In this lesson we continue Volume Three of Level Two to cover the progressing stage of God’s full salvation, the stage of transformation. In this stage we experience and enjoy God as the Father in the love of the Triune God, we experience and enjoy Christ as the Son in the grace of the Triune God, and we experience and enjoy the Spirit as the consummation of the Divine Trinity in the fellowship of the Triune God. When we experience and enjoy Christ as the Son, we enjoy Him as our portion, as covered in Lessons Thirty through Thirty-six of Volume Three, and we also experience His living in us.
That Christ lives in us does not mean that He lives instead of us but that He lives with us. In Galatians 2:20 Paul said, “It is no longer I who live, but it is Christ who lives in me.” “No longer I” does not indicate an exchanged life, a life in which Christ comes in and we go out, for later in this verse Paul said, “I live.” As regenerated people, we have both the old “I,” which has been crucified (Rom. 6:6), and a new “I,” which has been regenerated. Concerning the old “I,” Paul said, “No longer I”; concerning the new “I,” he said, “I live.” The old, crucified “I” was without divinity; the new, regenerated “I” has God as life added to it. The new “I” came into being when the old “I” was resurrected and God was added to it. On the one hand, Paul had been terminated, but on the other hand, a resurrected Paul, one who was regenerated with God as his life, still lived. Furthermore, although Paul said, “No longer I,” he also said, “It is Christ who lives in me,” for it was Christ who lived, but it was in Paul that He lived.
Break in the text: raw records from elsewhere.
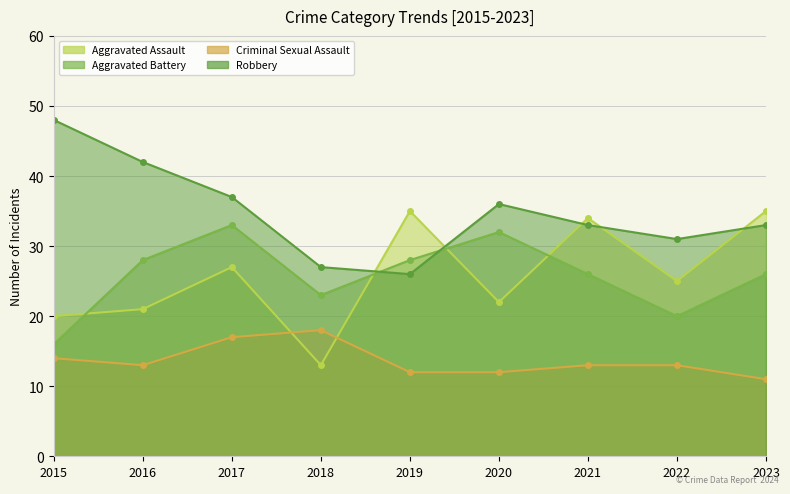

At which category does the chart reach its minimum across all series?

2023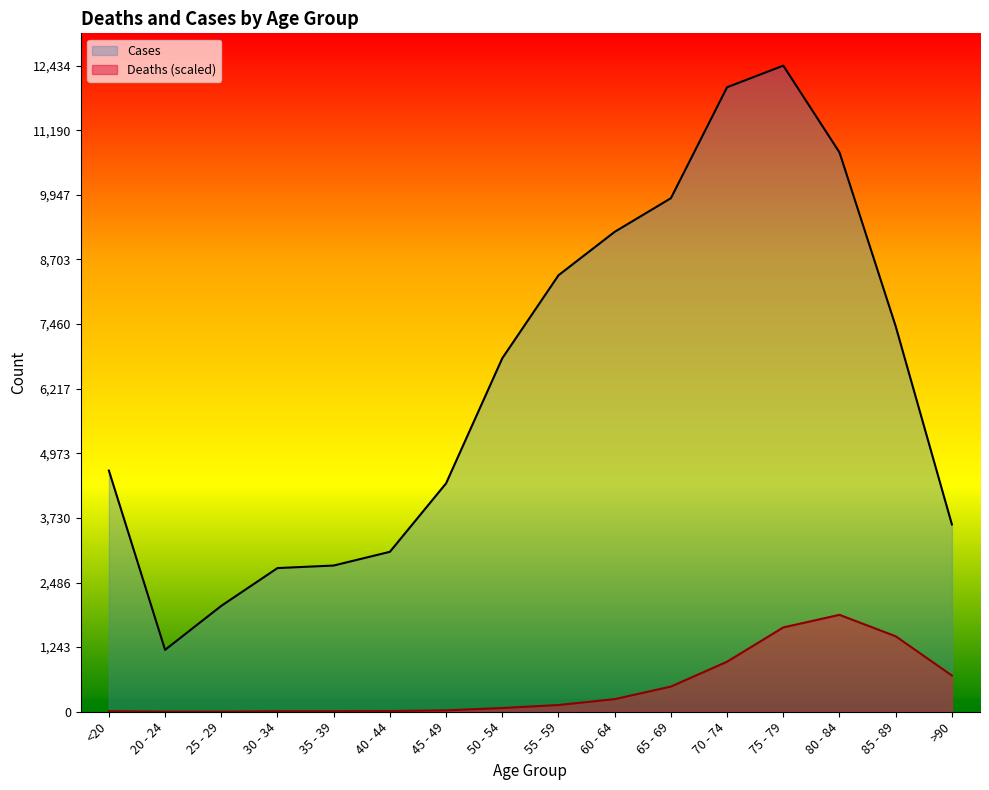

Reading left to right, extract all data points from this chart.

Deaths: <20=10.3	20 - 24=2.3	25 - 29=1.7	30 - 34=9.7	35 - 39=10.3	40 - 44=13.7	45 - 49=26.8	50 - 54=71.8	55 - 59=129.4	60 - 64=242.8	65 - 69=484.4	70 - 74=963.0	75 - 79=1622.9	80 - 84=1865.1	85 - 89=1452.0	>90=697.5
Cases: <20=4641.0	20 - 24=1191.0	25 - 29=2038.0	30 - 34=2765.0	35 - 39=2814.0	40 - 44=3078.0	45 - 49=4396.0	50 - 54=6803.0	55 - 59=8400.0	60 - 64=9236.0	65 - 69=9883.0	70 - 74=12018.0	75 - 79=12434.0	80 - 84=10764.0	85 - 89=7417.0	>90=3604.0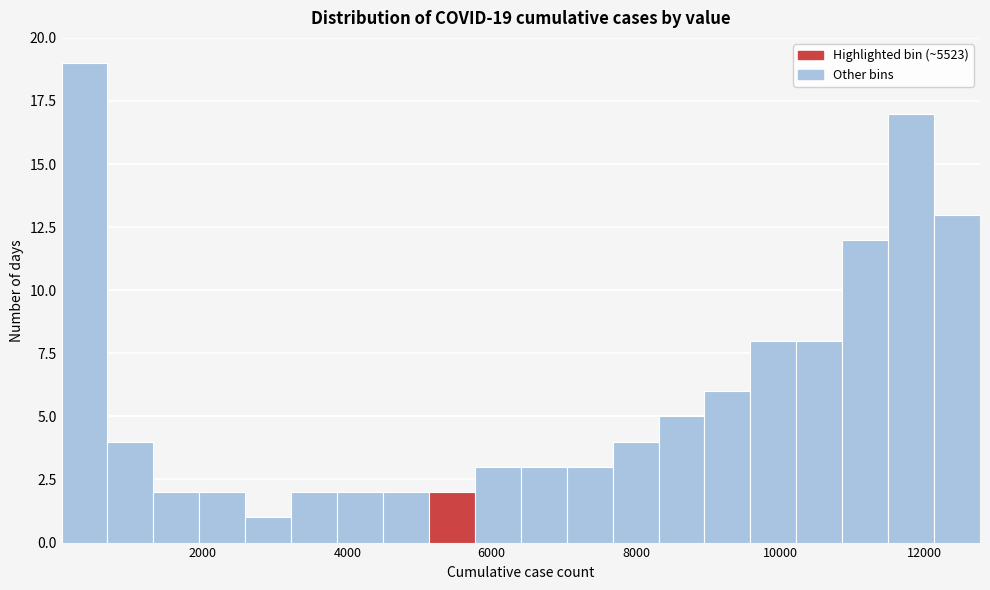

Read against the x-axis, roughly where is the centre of the tallest bar?

400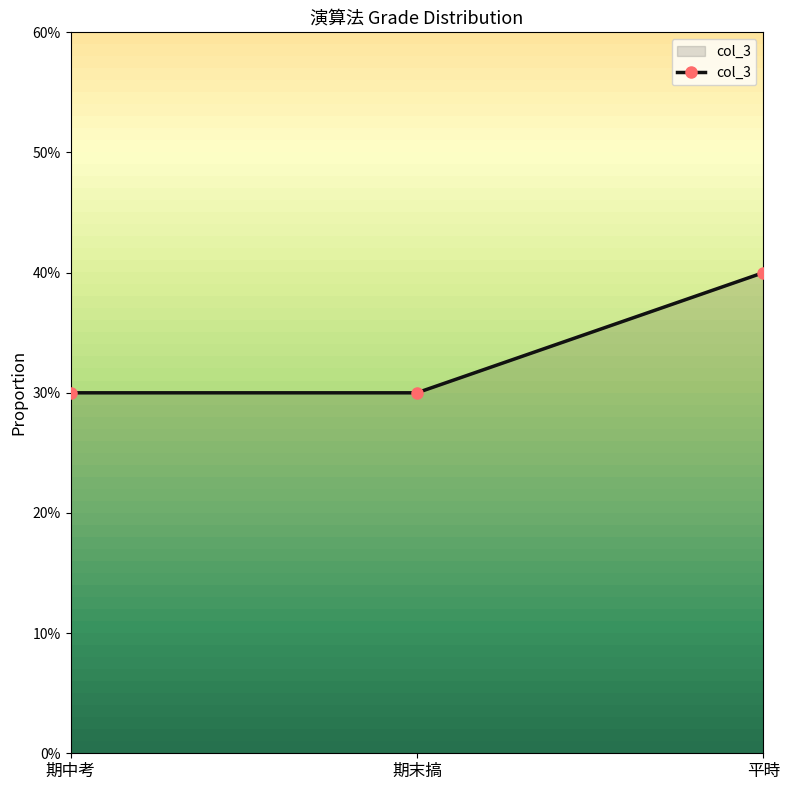

Between 平時 and 期末搞, which is larger?

平時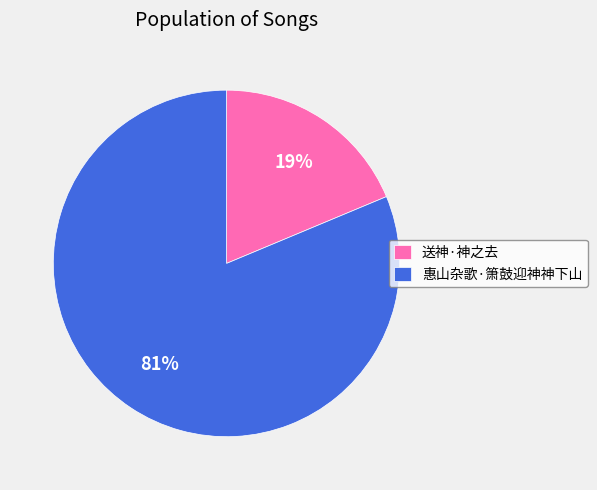

Which has a higher value, 惠山杂歌·箫鼓迎神神下山 or 送神·神之去?

惠山杂歌·箫鼓迎神神下山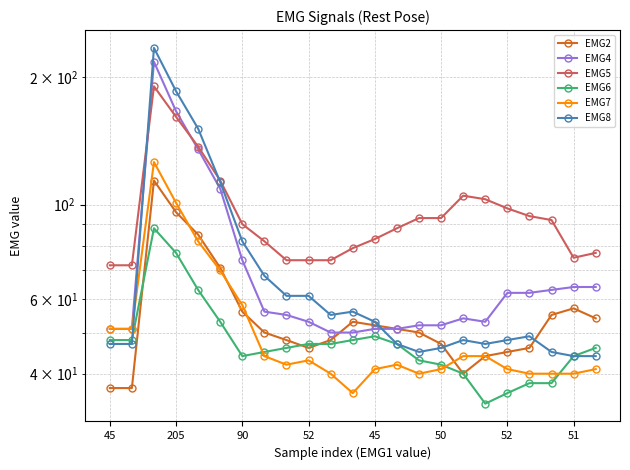

The value of EMG4 at 45 is 51. True or false?

True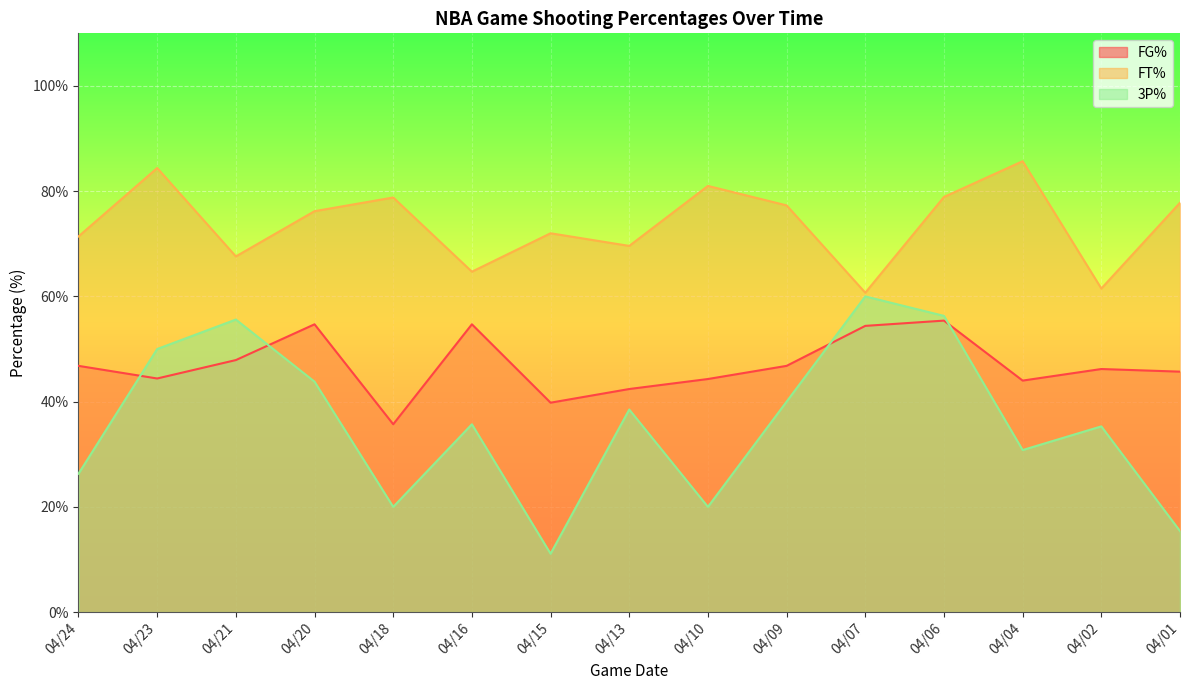

What is the average value of the FT% series?

73.8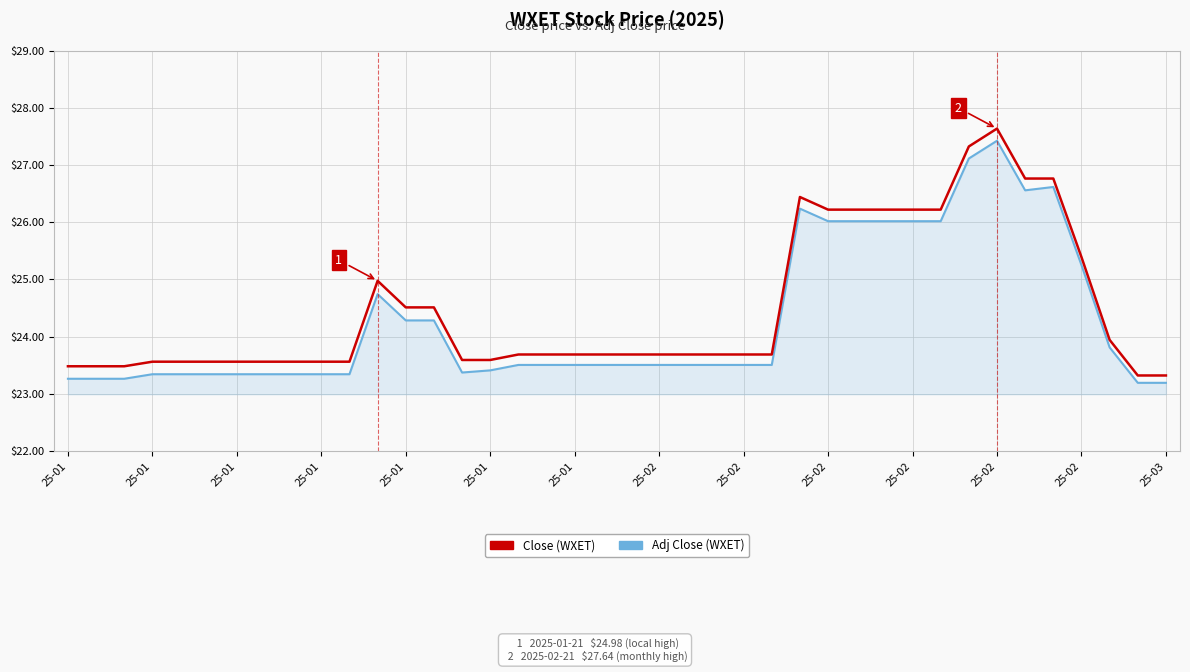

What is the minimum value shown in the chart?

23.2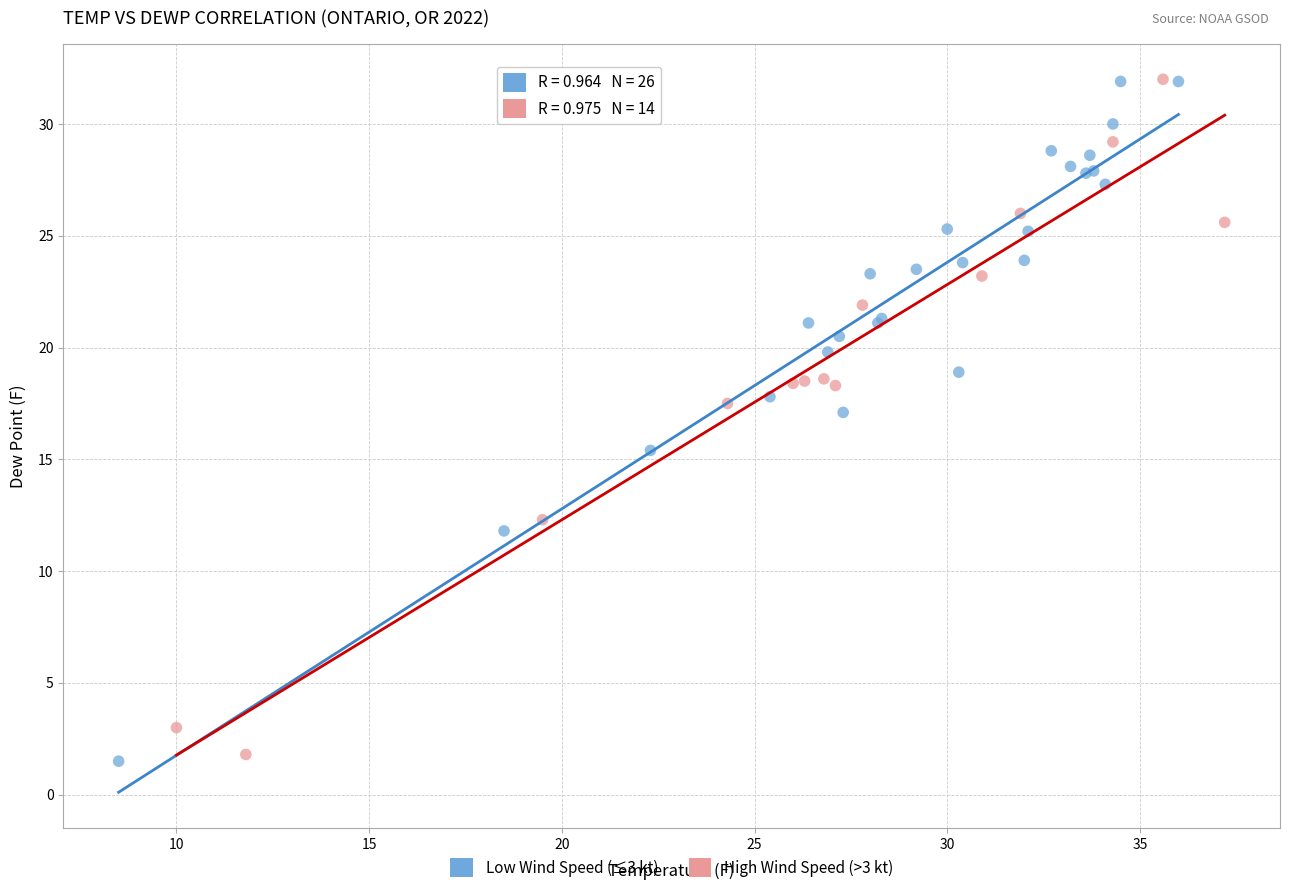

Which series has the widest spread of Y values?

Low Wind Speed (≤3 kt)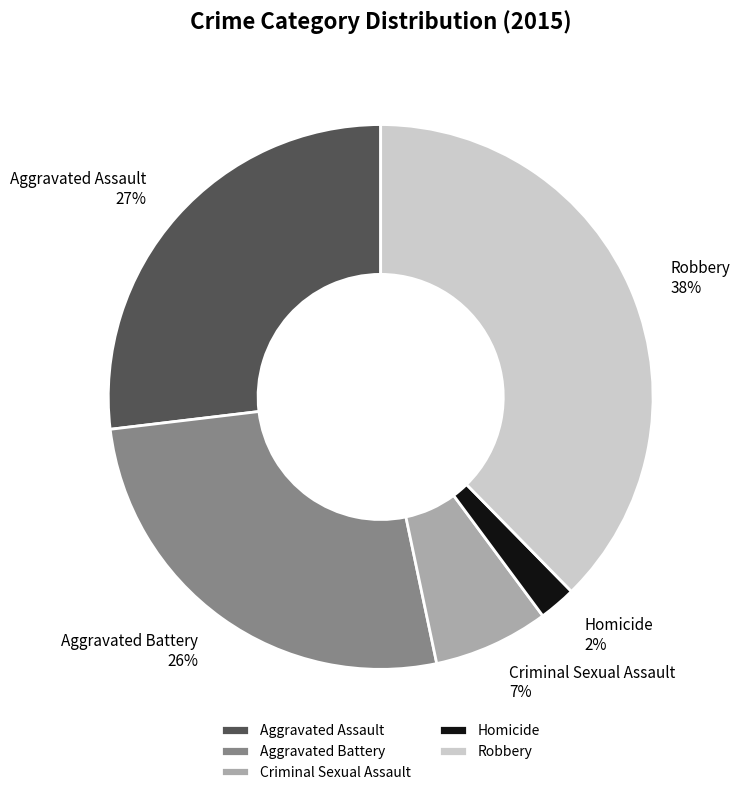

The Aggravated Assault slice represents 14% of the pie. True or false?

False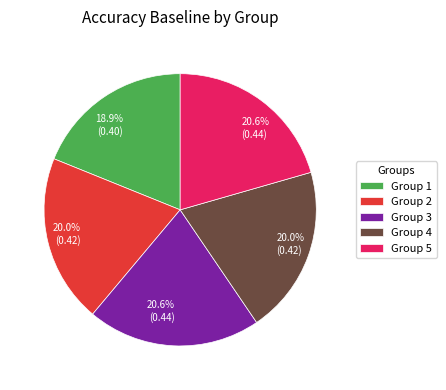

Is there a majority slice in this chart?

No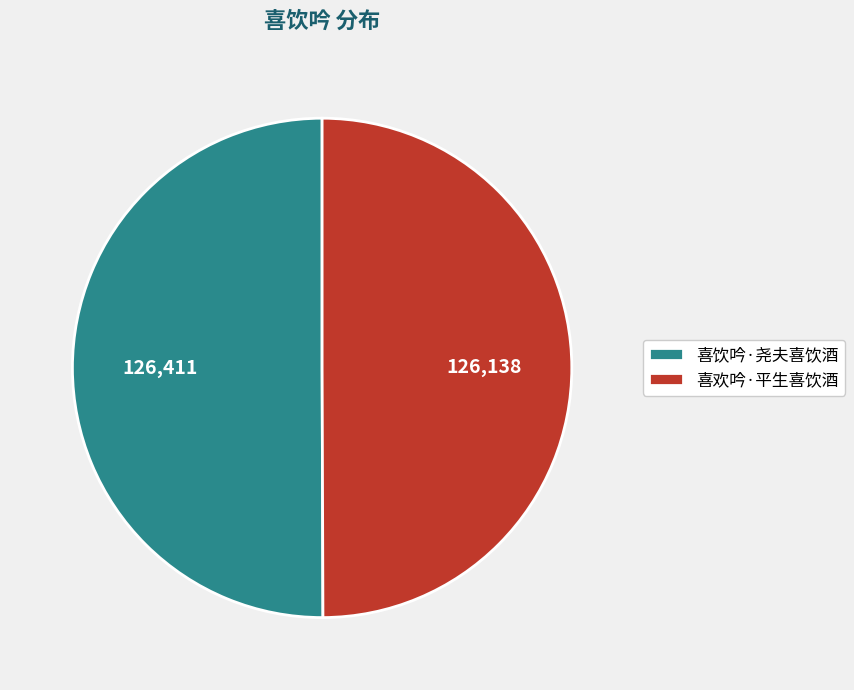

Combined, do 喜饮吟·尧夫喜饮酒 and 喜欢吟·平生喜饮酒 account for over 50%?

Yes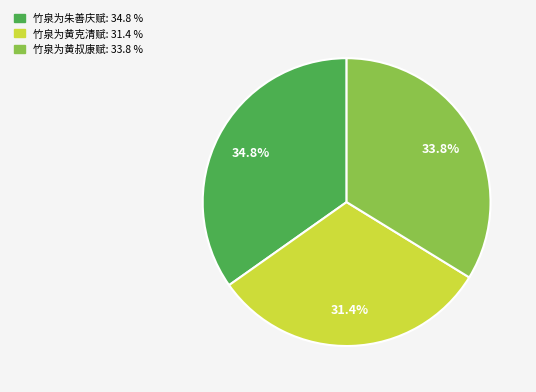

Rank the categories by value from highest to lowest.

竹泉为朱善庆赋, 竹泉为黄叔康赋, 竹泉为黄克清赋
It is the same with all the believers in Christ today. Christ and we, and we and Christ, have one life and one living.
John 14 may help us to know how Christ lives in us. Before His death and resurrection, the Lord Jesus said to His disciples, “Because I live, you also shall live” (v. 19). This shows us that the resurrected Christ does not live alone; He lives in us and with us. He lives in us by enabling us to live with Him. In a very real sense, if we do not live with Him, He cannot live in us. We have not been altogether ruled out, and our life has not been exchanged for the divine life. We continue to live, and we live with Christ.
The illustration of grafting may also help us to know this matter. After a branch is grafted into a tree, the branch still lives, yet not by itself, but by the tree into which it has been grafted. Furthermore, the tree also lives in the grafted branch. Hence, the life that is lived out by the branch is a grafted life. This is not to exchange a life that is not good with a life that is better; rather, it is to join two lives as one so that they may enjoy a mingled life and living. The branch and the tree have one life and one living. Likewise, Christ living in us enables us to have one life and one living with Him.
In John 6:57 the Lord said, “As the living Father has sent Me and I live because of the Father, so he who eats Me, he also shall live because of Me.” That the Son lived because of the Father does not mean that the Son was set aside and ceased to exist. The Son, of course, continued to exist, but He did not live His own life. He lived the life of the Father. The Son and the Father had one life and one living. It is the same in our relationship with Christ today. We have one life and one living with Christ. We live by Him, and He lives in us. If we do not live, He does not live; and if He does not live, we cannot live. On the one hand, we are terminated; on the other hand, we continue to live, but we do not live by ourselves. We live by having Him living in us.